The Chronicle of Higher Education reports on a database’s sort-of wonderful problems:
Then there are the classification errors, which taken together can make for a kind of absurdist poetry. H.L. Mencken’s The American Language is classified as Family & Relationships. A French edition of Hamlet and a Japanese edition of Madame Bovary are both classified as Antiques and Collectibles (a 1930 English edition of Flaubert’s novel is classified under Physicians, which I suppose makes a bit more sense.) An edition of Moby Dick is labeled Computers; The Cat Lover’s Book of Fascinating Facts falls under Technology & Engineering. And a catalog of copyright entries from the Library of Congress is listed under Drama (for a moment I wondered if maybe that one was just Google’s little joke).

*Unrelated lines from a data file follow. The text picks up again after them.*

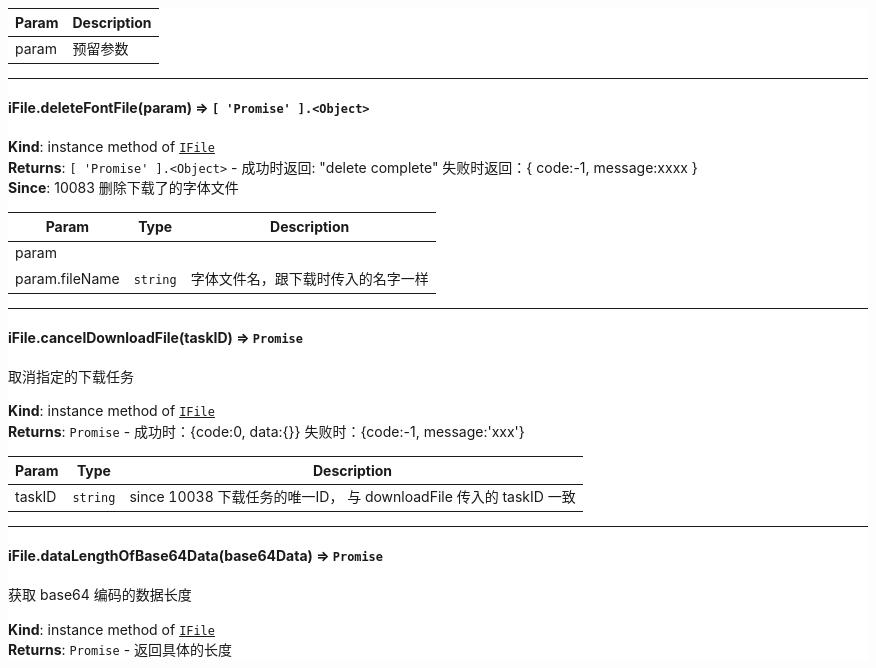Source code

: | Param | Description |
| --- | --- |
| param | 预留参数 |


* * *

<a name="module_miot/host/file..IFile+deleteFontFile"></a>

#### iFile.deleteFontFile(param) ⇒ <code>[ &#x27;Promise&#x27; ].&lt;Object&gt;</code>
**Kind**: instance method of [<code>IFile</code>](#module_miot/host/file..IFile)  
**Returns**: <code>[ &#x27;Promise&#x27; ].&lt;Object&gt;</code> - 成功时返回:
"delete complete"
失败时返回：{
  code:-1,
  message:xxxx
}  
**Since**: 10083
删除下载了的字体文件  

| Param | Type | Description |
| --- | --- | --- |
| param |  |  |
| param.fileName | <code>string</code> | 字体文件名，跟下载时传入的名字一样 |


* * *

<a name="module_miot/host/file..IFile+cancelDownloadFile"></a>

#### iFile.cancelDownloadFile(taskID) ⇒ <code>Promise</code>
取消指定的下载任务

**Kind**: instance method of [<code>IFile</code>](#module_miot/host/file..IFile)  
**Returns**: <code>Promise</code> - 成功时：{code:0, data:{}}
失败时：{code:-1, message:'xxx'}  

| Param | Type | Description |
| --- | --- | --- |
| taskID | <code>string</code> | since 10038 下载任务的唯一ID， 与 downloadFile 传入的 taskID 一致 |


* * *

<a name="module_miot/host/file..IFile+dataLengthOfBase64Data"></a>

#### iFile.dataLengthOfBase64Data(base64Data) ⇒ <code>Promise</code>
获取 base64 编码的数据长度

**Kind**: instance method of [<code>IFile</code>](#module_miot/host/file..IFile)  
**Returns**: <code>Promise</code> - 返回具体的长度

You can see how pervasive those misclassifications are when you look at all the labels assigned to a single famous work. Of the first 10 results for Tristram Shandy, four are classified as Fiction, four as Family & Relationships, one as Biography & Autobiography, and one is not classified. Other editions of the novel are classified as ‘Literary Collections, History, and Music. The first 10 hits for Leaves of Grass are variously classified as Poetry, ‘Juvenile Nonfiction, Fiction, Literary Criticism, Biography & Autobiography, and, mystifyingly, Counterfeits and Counterfeiting.